Но и сам я ничуть не лучше. Это-то меня и удручает: в интеллектуальном плане я чувствую себя неспособным продвинуться дальше. И все-таки интуитивно я чувствую, что поэзия еще сыграет свою роль; быть может, станет чем-то вроде химической первоосновы. Поэзия предшествует не только роману, она — прямая предшественница философии. Если Платон оставляет поэтов за стенами своего знаменитого государства, то только потому, что уже не нуждается в них (и потому, что, сделавшись бесполезными, они не преминут стать опасными). В сущности, я пишу стихи, наверно, главным образом затем, чтобы обратить внимание на чудовищный, глобальный дефицит: его можно рассматривать как дефицит эмоций, социальных связей, религии, метафизики — любой из этих подходов будет верным. А еще, наверно, потому, что поэзия — единственный способ выразить этот дефицит в чистом виде, в зародыше; и выразить одновременно каждый из дополнительных его аспектов. И еще для того, чтобы оставить по себе следующее лаконичное послание: “В середине девяностых годов XX века некто остро ощутил, как рождается чудовищный, глобальный дефицит; он был неспособен ясно и четко осмыслить этот феномен, однако, в качестве свидетельства своей некомпетентности, оставил нам несколько стихотворений”.

К вопросу о педофилии[27]

В том, как вы ставите вопросы, чувствуется тонкая подначка: вы подталкиваете к политически некорректным высказываниям, — наверно, из-за того, что делаете упор на сексуальных импульсах, которыми якобы пронизано все детство; я по этому пути не пойду. На самом деле никаких сексуальных импульсов в детстве нет; это чистейшей воды выдумка. Во всех уголовных делах, которые так охотно смакуют СМИ, ребенок — всегда жертва, целиком и полностью. Тем не менее в этом назойливом внимании к педофилии и инцесту есть что-то успокоительное; мне кажется, что педофил — это идеальный козел отпущения для общества, которое делает все, чтобы разжечь желание, но не дает никаких средств его удовлетворить. В каком-то смысле это нормально (вся реклама, да и экономика в целом, основаны на желании, а не на его удовлетворении); и все же, по-моему, небесполезно напомнить очевидную истину: сейчас состояние дел в сексуальном хозяйстве таково, что мужчина зрелого возраста хочет совокупляться, но уже не имеет такой возможности; по сути, у него даже нет на это права. Стоит ли удивляться, что он хватается за единственное существо, неспособное дать ему отпор, — ребенка?

Идеальный педофил — это мужчина пятидесяти двух лет, лысый и с брюшком. Он работает в отделе сбыта прогорающей фирмы и обычно живет в пригороде, в жутком спальном районе; у него нет никакого чувства ритма. Он двадцать семь лет состоит в браке со своей сверстницей; он католик, исправно посещает церковь и пользуется уважением соседей. Его сексуальная жизнь отнюдь не бьет ключом.

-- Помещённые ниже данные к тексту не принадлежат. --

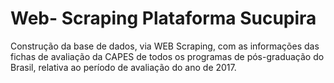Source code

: # Web- Scraping Plataforma Sucupira
Construção da base de dados, via WEB Scraping, com as informações das fichas de avaliação da CAPES de todos os programas de pós-graduação do Brasil, relativa ao período de avaliação do ano de 2017. 
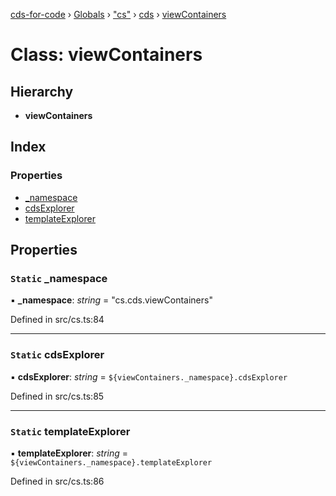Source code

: [cds-for-code](../README.md) › [Globals](../globals.md) › ["cs"](../modules/_cs_.md) › [cds](../modules/_cs_.cds.md) › [viewContainers](_cs_.cds.viewcontainers.md)

# Class: viewContainers

## Hierarchy

* **viewContainers**

## Index

### Properties

* [_namespace](_cs_.cds.viewcontainers.md#static-_namespace)
* [cdsExplorer](_cs_.cds.viewcontainers.md#static-cdsexplorer)
* [templateExplorer](_cs_.cds.viewcontainers.md#static-templateexplorer)

## Properties

### `Static` _namespace

▪ **_namespace**: *string* = "cs.cds.viewContainers"

Defined in src/cs.ts:84

___

### `Static` cdsExplorer

▪ **cdsExplorer**: *string* = `${viewContainers._namespace}.cdsExplorer`

Defined in src/cs.ts:85

___

### `Static` templateExplorer

▪ **templateExplorer**: *string* = `${viewContainers._namespace}.templateExplorer`

Defined in src/cs.ts:86
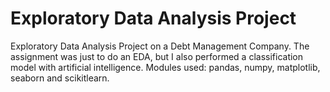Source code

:# Exploratory Data Analysis Project
Exploratory Data Analysis Project on a Debt Management Company. The assignment was just to do an EDA, but I also performed a classification model with artificial intelligence. Modules used: pandas, numpy, matplotlib, seaborn and scikitlearn.
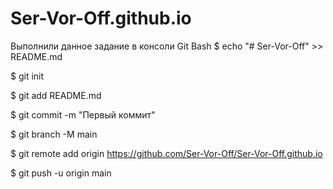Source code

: # Ser-Vor-Off.github.io
Выполнили данное задание в консоли Git Bash
$ echo "# Ser-Vor-Off" >> README.md

$ git init

$ git add README.md

$ git commit -m "Первый коммит"

$ git branch -M main

$ git remote add origin https://github.com/Ser-Vor-Off/Ser-Vor-Off.github.io

$ git push -u origin main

На первых порах педофил открывает для себя порнографию и превращается в ее усердного потребителя; тем самым он изрядно усугубляет свои муки, одновременно снижая покупательную способность семьи. Проституция приносит ему облегчение лишь в весьма ограниченных пределах; камень преткновения для него — ослабленная, короткая эрекция: он хоть и платит деньги, но побаивается презрения проститутки. В принципе он не зря боится женщин; зато он знает, что с ребенком ему бояться нечего. Он сам хотел бы быть ребенком.

Ребенок — существо невинное, в самом деле невинное, он живет в идеальном мире, мире, еще не знающем сексуальности (и кстати, еще не знающем денег). Ему недолго там жить (всего несколько лет), но пока он этого не ведает. Его любят родители, и он действительно достоин любви. Взрослых он считает доброжелательными и мудрыми. Он ошибается.

Встреча этих двоих, педофила и ребенка (один — самый счастливый в мире, потому что еще не познал желания; другой — самый несчастный в мире, потому что познал желание, но не может его утолить), создает условия для полноценной мелодрамы. В итоге их противостояния ребенок будет раз и навсегда испачкан грязью. У него украдут те самые несколько лет невинности, мира до секса. Педофил, со своей стороны, опустится еще на много витков вниз по спирали отвращения к самому себе. Он будет радоваться аресту и тюрьме как подтверждению своих предчувствий: да, он — самое чудовищное и самое нелепое существо в мире. Он старый, грязный, у него уродская душонка — и к тому же он даже не писатель. Он первый потребует, чтобы его кастрировали. Он наконец понял то, что знали все вокруг: когда перестаешь быть желанным, теряешь право желать. Он очень дорого заплатит за свою ошибку. Долгие годы его будут опускать, избивать и унижать другие заключенные. Даже в тюрьме он будет последним изгоем (убийцу, дикого зверя, за то и уважают; но чтобы связаться с ребенком, как верно полагают его сокамерники, надо быть совсем уж ничтожным трусом).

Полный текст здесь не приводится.